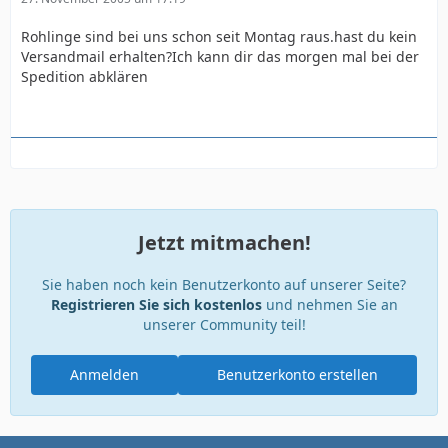
Rohlinge sind bei uns schon seit Montag raus.hast du kein
Versandmail erhalten?Ich kann dir das morgen mal bei der
Spedition abklären
Jetzt mitmachen!
Sie haben noch kein Benutzerkonto auf unserer Seite?
Registrieren Sie sich kostenlos
und nehmen Sie an
unserer Community teil!
Anmelden
Benutzerkonto erstellen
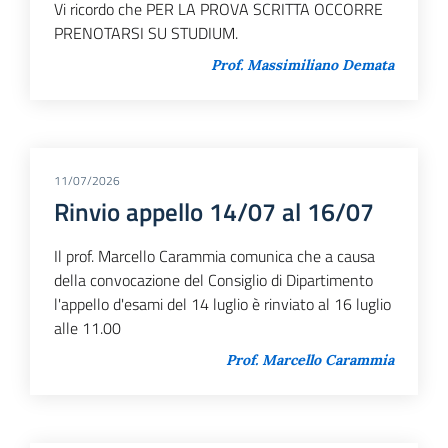
Vi ricordo che PER LA PROVA SCRITTA OCCORRE
PRENOTARSI SU STUDIUM.
Prof. Massimiliano Demata
11/07/2026
Rinvio appello 14/07 al 16/07
Il prof. Marcello Carammia comunica che a causa
della convocazione del Consiglio di Dipartimento
l'appello d'esami del 14 luglio è rinviato al 16 luglio
alle 11.00
Prof. Marcello Carammia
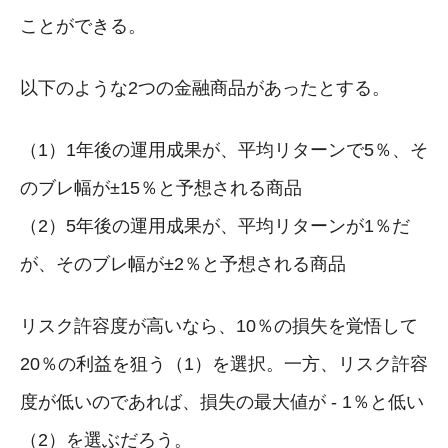
ことができる。
以下のような2つの金融商品があったとする。
（1）1年後の運用成果が、平均リターンで5％、そ
のブレ幅が±15％と予想される商品
（2）5年後の運用成果が、平均リターンが1％だ
が、そのブレ幅が±2％と予想される商品
リスク許容度が高いなら、10％の損失を覚悟して
20％の利益を狙う（1）を選択。一方、リスク許容
度が低いのであれば、損失の最大値が - 1％と低い
（2）を選ぶだろう。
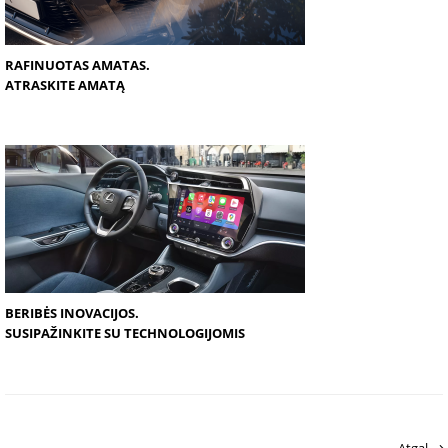
RAFINUOTAS AMATAS.
ATRASKITE AMATĄ
BERIBĖS INOVACIJOS.
SUSIPAŽINKITE SU TECHNOLOGIJOMIS
Atgal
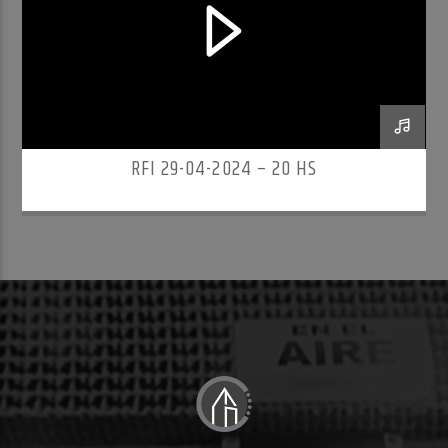
RFI 29-04-2024 – 20 HS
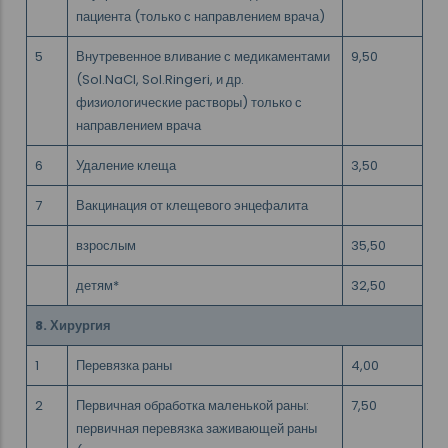
пациента (только с направлением врача)
5
Внутревенное вливание с медикаментами
9,50
(Sol.NaCl, Sol.Ringeri, и др.
физиологические растворы) только с
направлением врача
6
Удаление клеща
3,50
7
Вакцинация от клещевого энцефалита
взрослым
35,50
детям*
32,50
8. Хирургия
1
Перевязка раны
4,00
2
Первичная обработка маленькой раны:
7,50
первичная перевязка заживающей раны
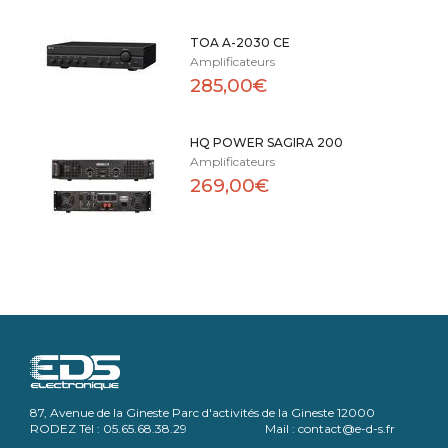
TOA A-2030 CE
Amplificateurs
285,00€
HQ POWER SAGIRA 200
Amplificateurs
269,00€
87, Avenue de la Gineste Parc d'activités de la Gineste 12000
RODEZ Tél : 05.65.68.38.29 Mail : contact@e-d-s.fr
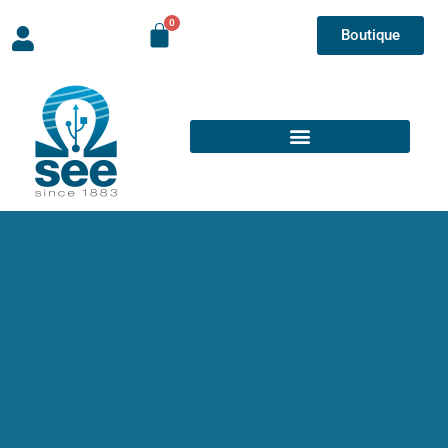
Boutique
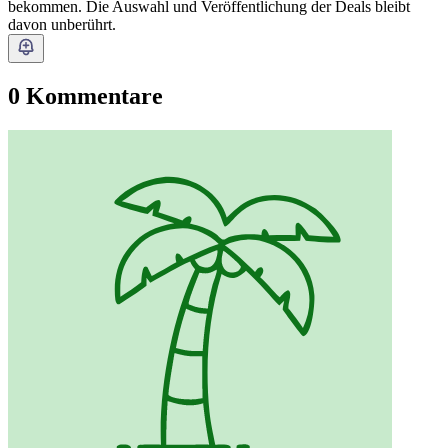
bekommen. Die Auswahl und Veröffentlichung der Deals bleibt
davon unberührt.
0 Kommentare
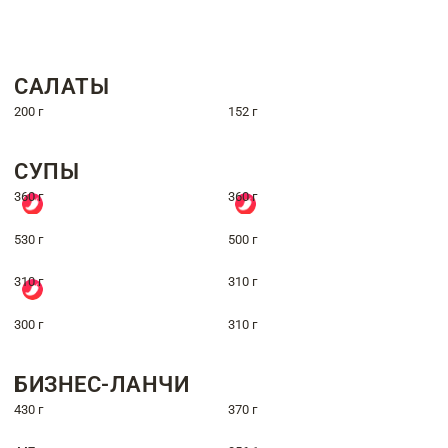
САЛАТЫ
200 г
152 г
СУПЫ
360 г
360 г
530 г
500 г
310 г
310 г
300 г
310 г
БИЗНЕС-ЛАНЧИ
430 г
370 г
- - - - -
Reproduce the text read from each of the rows above, character for character and in the same order, leaving the pictures out of your answer.

## Expected answer
Rohlinge sind bei uns schon seit Montag raus.hast du kein
Versandmail erhalten?Ich kann dir das morgen mal bei der
Spedition abklären
Jetzt mitmachen!
Sie haben noch kein Benutzerkonto auf unserer Seite?
Registrieren Sie sich kostenlos
und nehmen Sie an
unserer Community teil!
Anmelden
Benutzerkonto erstellen
Vi ricordo che PER LA PROVA SCRITTA OCCORRE
PRENOTARSI SU STUDIUM.
Prof. Massimiliano Demata
11/07/2026
Rinvio appello 14/07 al 16/07
Il prof. Marcello Carammia comunica che a causa
della convocazione del Consiglio di Dipartimento
l'appello d'esami del 14 luglio è rinviato al 16 luglio
alle 11.00
Prof. Marcello Carammia
ことができる。
以下のような2つの金融商品があったとする。
（1）1年後の運用成果が、平均リターンで5％、そ
のブレ幅が±15％と予想される商品
（2）5年後の運用成果が、平均リターンが1％だ
が、そのブレ幅が±2％と予想される商品
リスク許容度が高いなら、10％の損失を覚悟して
20％の利益を狙う（1）を選択。一方、リスク許容
度が低いのであれば、損失の最大値が - 1％と低い
（2）を選ぶだろう。
RAFINUOTAS AMATAS.
ATRASKITE AMATĄ
BERIBĖS INOVACIJOS.
SUSIPAŽINKITE SU TECHNOLOGIJOMIS
Atgal
RFI 29-04-2024 – 20 HS
пациента (только с направлением врача)
5
Внутревенное вливание с медикаментами
9,50
(Sol.NaCl, Sol.Ringeri, и др.
физиологические растворы) только с
направлением врача
6
Удаление клеща
3,50
7
Вакцинация от клещевого энцефалита
взрослым
35,50
детям*
32,50
8. Хирургия
1
Перевязка раны
4,00
2
Первичная обработка маленькой раны:
7,50
первичная перевязка заживающей раны
TOA A-2030 CE
Amplificateurs
285,00€
HQ POWER SAGIRA 200
Amplificateurs
269,00€
87, Avenue de la Gineste Parc d'activités de la Gineste 12000
RODEZ Tél : 05.65.68.38.29 Mail : contact@e-d-s.fr
Boutique
bekommen. Die Auswahl und Veröffentlichung der Deals bleibt
davon unberührt.
0 Kommentare
САЛАТЫ
200 г
152 г
СУПЫ
360 г
360 г
530 г
500 г
310 г
310 г
300 г
310 г
БИЗНЕС-ЛАНЧИ
430 г
370 г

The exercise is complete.